Drivers of Variance: Ten of eleven analytical contrasts significantly affected $h^2$ $h^{2}$ magnitude. The largest effects were driven by:
- Algorithm Choice: REML-based configurations yielded significantly higher $h^2$ (mean 0.252) than HE regression (mean 0.043).
- GRM Standardisation: Standardised GRMs yielded higher estimates than centred GRMs.
- Variant Filtering: Clumping and pruning reduced $h^2$ estimates significantly.

B. Weak Coupling to Downstream PRS Performance

Despite the massive upstream variability in $h^2$ , the downstream PRS performance was remarkably robust:

Correlation: The pooled Pearson correlation between $h^2$ $h^{2}$ magnitude and test AUC was negligible for both frameworks:
- GCTA-SBLUP: $r = -0.023$ ( $p=0.188$ )
- LDpred2-lassosum2: $r = +0.014$ ( $p=0.427$ )
Stability: For binary phenotypes, changing the heritability configuration typically shifted test AUC by less than 0.07 units.
Method Ranking: No single heritability estimation family consistently outperformed others in downstream PRS accuracy. The Friedman test showed no statistically significant difference in test AUC across the ten methods.

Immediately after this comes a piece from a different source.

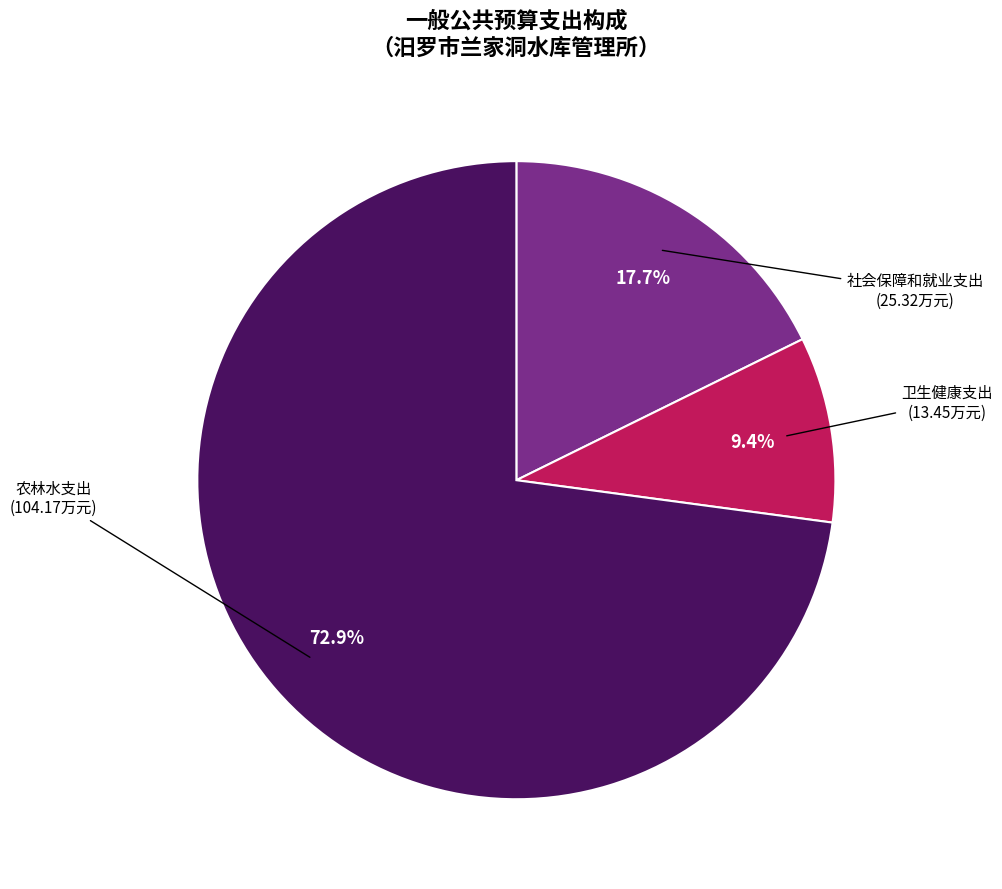

Which has a higher value, 农林水支出 or 社会保障和就业支出?

农林水支出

C. Configuration Sensitivity and Reliability

Stability: LDSC was the most stable family (lowest SD and CV), while DPR+GEMMA and GEMMA showed the highest instability, largely driven by HE regression variants producing extreme values in low-signal scenarios.
Negative Values: Negative estimates were not indicative of "failure" but rather a mathematical property of unconstrained estimators under low signal. Fold-based confidence intervals were found to be a more reliable indicator of validity than the sign of the point estimate.

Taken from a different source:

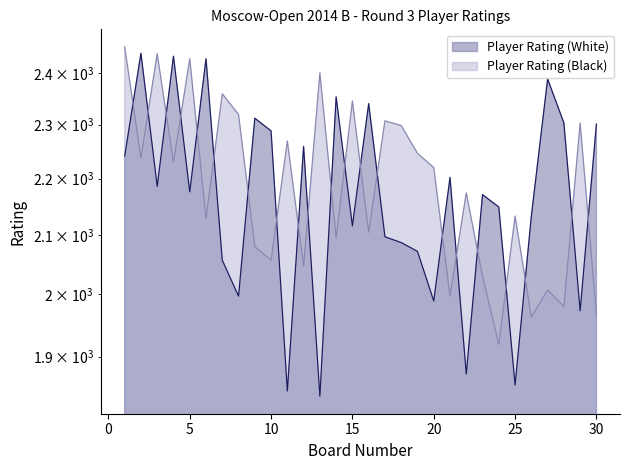

What is the maximum value for Player Rating (Black)?

2452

D. Configuration Selection Heuristics

An exploratory "delta-constrained" heuristic (selecting configurations with small train-test gaps) outperformed "best-train" selection, which tended to favor overfit configurations. However, the study notes this is descriptive and not a formal external validation.

4. Key Contributions

Comprehensive Benchmark: The first systematic evaluation of 86 heritability configurations across six major tool families and 10 phenotypes, linking them directly to PRS performance.
Decoupling of $h^2$ and PRS: Demonstrated that while $h^2$ is highly sensitive to configuration, PRS predictive performance is largely insensitive to moderate variations in the $h^2$ input. This suggests that PRS pipelines are robust even if the exact "true" heritability is uncertain.
Reframing Negative Estimates: Provided evidence that negative heritability estimates are valid outputs of unconstrained models under specific conditions (low signal) rather than errors requiring method exclusion.
Reporting Standards: Established that reporting a single $h^2$ value without the full estimation specification (algorithm, GRM, preprocessing) is misleading, as different regimes can yield vastly different values with similar downstream utility.

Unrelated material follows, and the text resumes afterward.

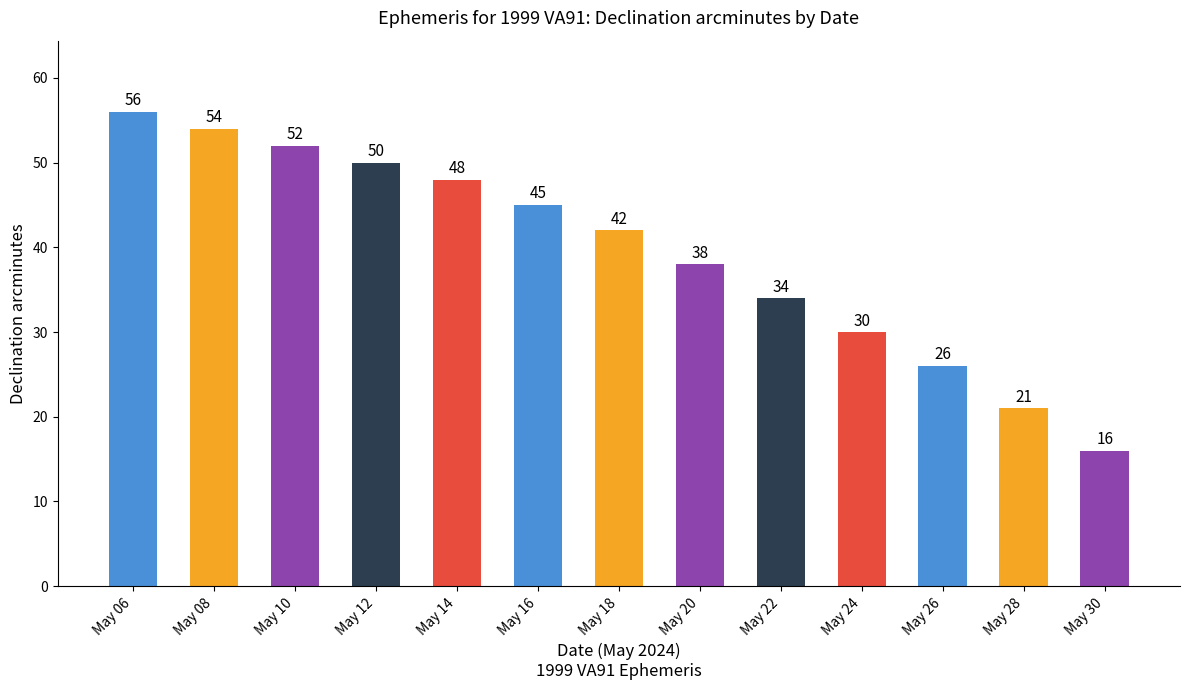

How many data points are less than 42?

6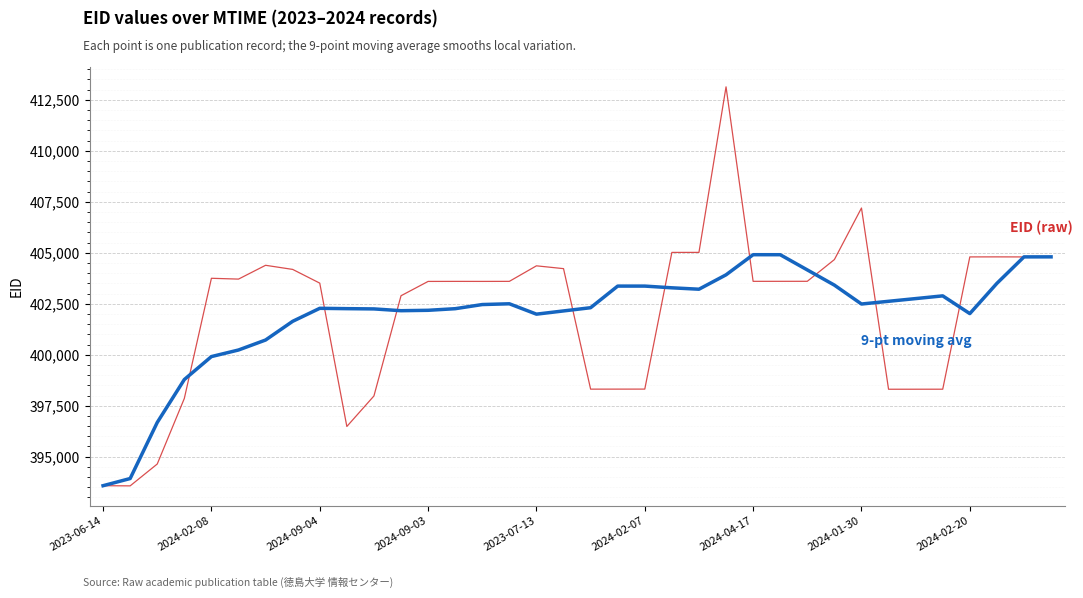

What is the smallest value displayed?

393568.0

5. Significance and Implications

For Practitioners: Researchers constructing PRS pipelines should not be overly concerned with selecting the "perfect" heritability estimator to maximize predictive accuracy, as performance is robust to these choices. However, they must report the full estimation specification alongside any $h^2$ value to ensure reproducibility.
For Clinical Translation: The robustness of PRS to heritability configuration variability supports the practical deployment of PRS as clinical risk stratification tools, even when the optimal estimation strategy for a specific trait is unknown.
Methodological Insight: The study highlights that $h^2$ is best interpreted as a configuration-sensitive modelling parameter rather than a universally stable scalar biological constant.

6. Limitations

The benchmark relies on UK Biobank data (European ancestry), limiting generalizability to other populations.
The matched-input analysis, while controlling for variant count, could not fully isolate estimator effects from all preprocessing nuances.
The configuration selection heuristics were evaluated using held-out test data within the study, meaning they are not yet validated as external, deployable selection rules.